Von seinen bisher 37 Priesterjahren sei er 32 in der unmittelbaren Seelsorge tätig gewesen, erklärte Grünwidl, als Kaplan, Jugendseelsorger und Pfarrer. "Ich liebe die Begegnung mit Menschen - in ihren Lebensfragen, ihrer Freude und Not. Ob bei der Geburt eines Kindes, in der Taufvorbereitung, bei Hochzeiten oder an Sterbebetten: Da möchte ich nah dran sein." Menschen sollten durch die Kirche Orientierung finden und "die Melodie Gottes" in ihrem Leben aufnehmen können, verwies der ernannte Erzbischof auf eine vom Heiligen Ignatius von Antiochien stammende Formulierung. Seelsorge helfe Menschen dabei, "dass die Melodie der Hoffnung und Zuversicht in ihnen klingt".
Als "Teamplayer" sehe er sich insofern, als er gemeinsam mit anderen nach Wegen suchen werde, kündigte Grünwidl an. Erwartungen, die ihm gegenüber etwa im diözesanen Leitungsteam gestellt würden, er möge als neuer Chef nun die Richtung vorgeben, wolle er nicht erfüllen. Kirche funktioniere nicht wie ein Konzern von oben nach unten, sondern lebe vom Gespräch, vom aufeinander Hören und Ernstnehmen jeder Stimme, insofern wolle er den von den Päpsten vorgezeichneten synodalen Weg gerne mitgehen, unterstrich der künftige Erzbischof. Auch wenn am Ende er Entscheidungen treffe, seien ihm Mitverantwortung und Beteiligung wichtig.
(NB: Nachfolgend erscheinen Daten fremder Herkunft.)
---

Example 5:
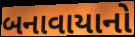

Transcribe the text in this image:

બનાવાયાનો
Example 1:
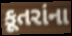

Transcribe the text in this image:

કૂતરાંના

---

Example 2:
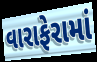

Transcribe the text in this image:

વારાફેરામાં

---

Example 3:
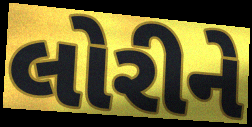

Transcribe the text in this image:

લોરીને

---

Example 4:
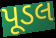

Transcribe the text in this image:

પૂડલ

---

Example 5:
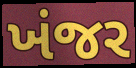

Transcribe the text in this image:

ખંજર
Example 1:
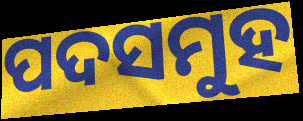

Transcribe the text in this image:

ପଦସମୁହ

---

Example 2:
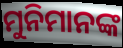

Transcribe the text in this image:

ମୁନିମାନଙ୍କ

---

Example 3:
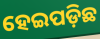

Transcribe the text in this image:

ହେଇପଡ଼ିଛ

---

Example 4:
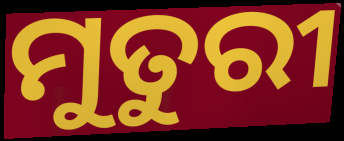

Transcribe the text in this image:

ମୁତୁରୀ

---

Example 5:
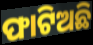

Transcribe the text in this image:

ଫାଟିଅଛି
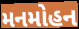
મનમોહન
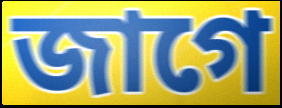
জাগে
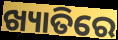
ଖ୍ୟାତିରେ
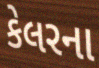
કેલરના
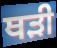
ਥੜੀ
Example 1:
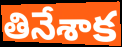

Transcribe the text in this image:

తినేశాక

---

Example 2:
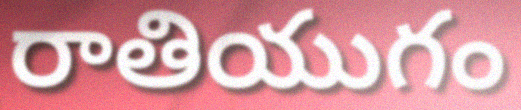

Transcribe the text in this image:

రాతియుగం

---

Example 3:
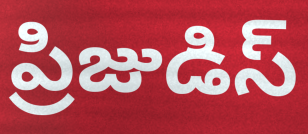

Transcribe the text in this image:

ప్రిజుడిస్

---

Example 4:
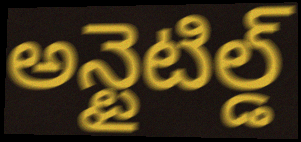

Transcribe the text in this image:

అన్టైటిల్డ్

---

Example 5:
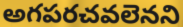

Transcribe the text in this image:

అగపరచవలెనని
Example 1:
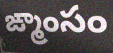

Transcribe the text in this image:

ఙ్మాంసం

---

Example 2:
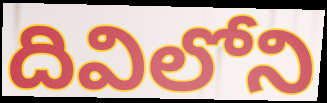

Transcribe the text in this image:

దివిలోని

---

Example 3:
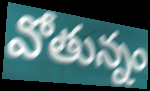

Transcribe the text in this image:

వోతున్నం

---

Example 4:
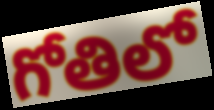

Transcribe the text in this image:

గోతిలో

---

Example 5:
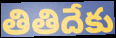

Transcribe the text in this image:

తితిదేకు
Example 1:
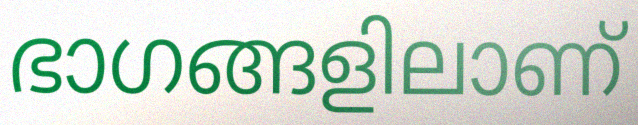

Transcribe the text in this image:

ഭാഗങ്ങളിലാണ്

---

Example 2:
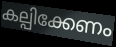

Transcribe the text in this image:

കല്പിക്കേണം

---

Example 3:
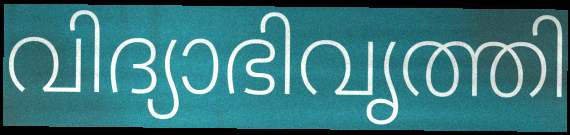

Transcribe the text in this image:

വിദ്യാഭിവൃത്തി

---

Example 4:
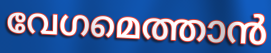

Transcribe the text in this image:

വേഗമെത്താൻ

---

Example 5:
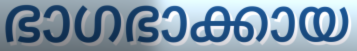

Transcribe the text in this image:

ഭാഗഭാക്കായ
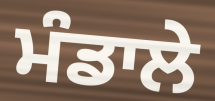
ਮੰਡਾਲੇ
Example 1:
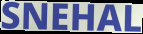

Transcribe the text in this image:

SNEHAL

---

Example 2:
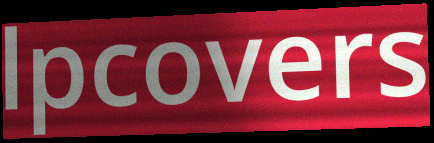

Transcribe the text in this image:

lpcovers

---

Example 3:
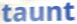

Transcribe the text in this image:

taunt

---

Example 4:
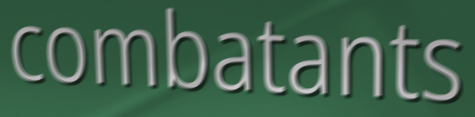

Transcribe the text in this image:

combatants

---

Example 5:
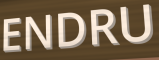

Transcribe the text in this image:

ENDRU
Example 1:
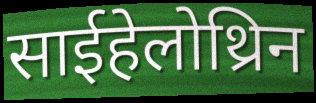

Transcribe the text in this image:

साईहेलोथ्रिन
Als dritte Aufgabe nannte Grünwidl das Brückenbauen. Bereits innerhalb der katholischen Kirche gebe es ein breites Spektrum an Positionen, Traditionen und Meinungen, wobei es eine Hauptaufgabe des Bischofs sei, innerkirchlich für Einheit zu sorgen. Diese wolle er erreichen, indem er mit den verschiedenen Gruppen im Gespräch bleibe und Brücken baue. Auch der ökumenische und interreligiöse Dialog sei ihm ein großes Anliegen. In den letzten Monaten habe er viele wertvolle Begegnungen erlebt, insbesondere auch mit der jüdischen und muslimischen Gemeinde. "Da sind wir in Österreich und Wien auf einem sehr guten Weg, den ich weitergehen möchte", so Grünwidl.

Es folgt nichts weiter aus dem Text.